The placement of the portables says a lot about how the students say they view themselves: cast aside by the mainstream; not gone, just forgotten.
And some of the recent budget cuts the North Kitsap School District (NKSD) board of directors made earlier this year to tighten the district’s purse strings just reinforce their feelings, they say. Several decisions hit the alternative students’ morale. But one in particular has set off parents’ alarm bells as putting their children in danger.
The district no longer runs shuttle buses to its alternative programs: Spectrum, PAL and Options.
These buses provided transportation to students who lived in other schools’ attendance boundaries but chose to attend the alternative schools.
Because Spectrum is the only alternative high school, it’s an all-or-nothing proposition.
For Ward, when she was attending school, she had to trek several blocks to a public bus stop and pay for the bus out of pocket. When the shuttle bus did run, she boarded the bus at Vinland Elementary, which was a six-minute walk away from her house. Until she’s able to return to school, she’ll continue her course work at home.
Ward’s story is typical of those students for whom the shuttle bus served the dual purpose of transportation to school and lifeline to an educational environment that brings out the best in them.
For Cody Barker, also a student at Spectrum, getting to school has become quiet an ordeal since the shuttle buses were cancelled at the beginning of the school year.
Because he lives in the North Kitsap High attendance zone, the 11-mile trip between his house and Spectrum takes about 30 minutes.
Barker has been attending Spectrum for more than two years, his mother, Robin Gagne said.
Gagne didn’t realize the buses had been cancelled until she filed the registration papers for school the day before school started.
“We had to scramble around to try to figure out how to get him to school,” Gagne said.
The morning transportation is a tad inconvenient, but it’s the ride home that’s turned into a safety issue. In the mornings, Gagne drops her son off at Foss Road, where he catches a bus to Spectrum.
“The problem is when he comes home in the afternoon. He has to walk from the bus stop at Foss Road and cross Bond Road, which is very dangerous. There’s a lot of traffic and no crosswalks,” Gagne said.
As a mother, she’s concerned about more than her son’s safety. She’s also worried he’ll grow weary of the inconvenience and stop going to school. And, because Barker’s feelings of the mainstream high school scene mirror many of the other students at Spectrum — they’re round pegs that just don’t fit into that square-shaped hole — Spectrum is really his only educational choice.
“Spectrum has been a miracle for Cody,” she said. “ ... I don’t want anything to ruin the education he’s gotten so far.”
NKSD Board President Melanie Mohler said it’s never easy to make decisions that adversely affect students in the district.
“It’s extremely challenging. It really is,” she said.
When economic times weren’t as trying, the district was able to build up some programs and maintain services like shuttle buses to the alternative schools. Now, with less money coming in from the state, the district is forced to cut back on services.

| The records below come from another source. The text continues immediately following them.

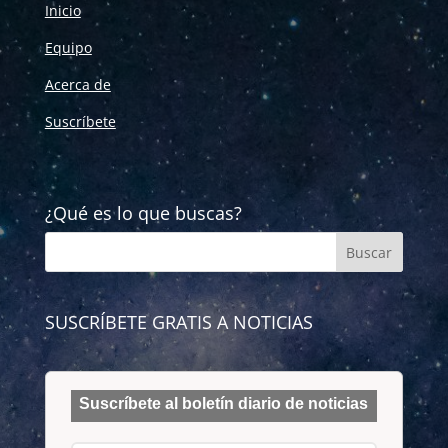
Inicio
Equipo
Acerca de
Suscríbete
¿Qué es lo que buscas?
SUSCRÍBETE GRATIS A NOTICIAS
Suscríbete al boletín diario de noticias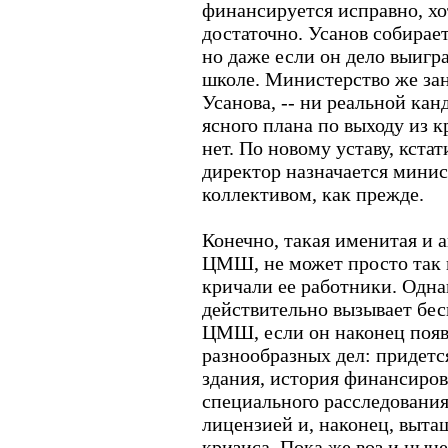
финансируется исправно, хо
достаточно. Усанов собирае
но даже если он дело выигра
школе. Министерство же зан
Усанова, -- ни реальной кан
ясного плана по выходу из к
нет. По новому уставу, кста
директор назначается минис
коллективом, как прежде.
Конечно, такая именитая и а
ЦМШ, не может просто так и
кричали ее работники. Одна
действительно вызывает бес
ЦМШ, если он наконец появи
разнообразных дел: придетс
здания, история финансиров
специального расследования
лицензией и, наконец, выта
кризиса. Пока же воз и нын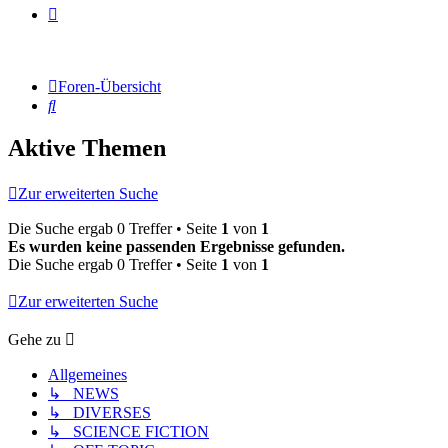
Foren-Übersicht
Suche
Aktive Themen
Zur erweiterten Suche
Die Suche ergab 0 Treffer • Seite
1
von
1
Es wurden keine passenden Ergebnisse gefunden.
Die Suche ergab 0 Treffer • Seite
1
von
1
Zur erweiterten Suche
Gehe zu
Allgemeines
↳ NEWS
↳ DIVERSES
↳ SCIENCE FICTION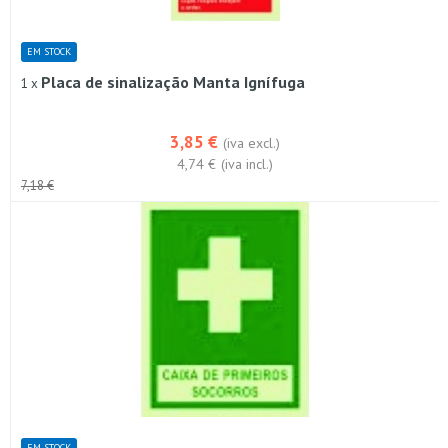
EM STOCK
Placa de sinalização Manta Ignífuga
1 x
3,85 €
(iva excl.)
4,74 €
(iva incl.)
7,18 €
EM STOCK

“To start picking away at (the programs) and to start with nothing again is really disheartening,” Mohler said.
The decision to end the shuttle service wasn’t based on how many students were affected, she said.
According to an e-mail from NKSD Superintendent Rick Jones to Gagne, the district is “looking into the possibility of an alternative education program at both Kingston and North Kitsap so students (can) access the program in both the north and south of the district. This would allow student transportation to both programs.”
Unfortunately, Mohler said, it comes down to a matter of money.
And the district’s cash flow isn’t as prolific as it used to be.
The educational funding formula for the entire state as of late has become less money from the state, plus stricter standards and unfunded mandates, equals tough budget decisions at the local level.
“If the state would step up and fund education the way they’re supposed to,” Mohler said, continuing that Washington’s Constitution declares it’s the state’s paramount duty to fund basic education.
In a recurring theme, Mohler pointed her finger at the state’s archaic definition of basic education. The funding formula is about three decades old.
“Times have changed and the formula has not,” she said. “The duty has remained the same.”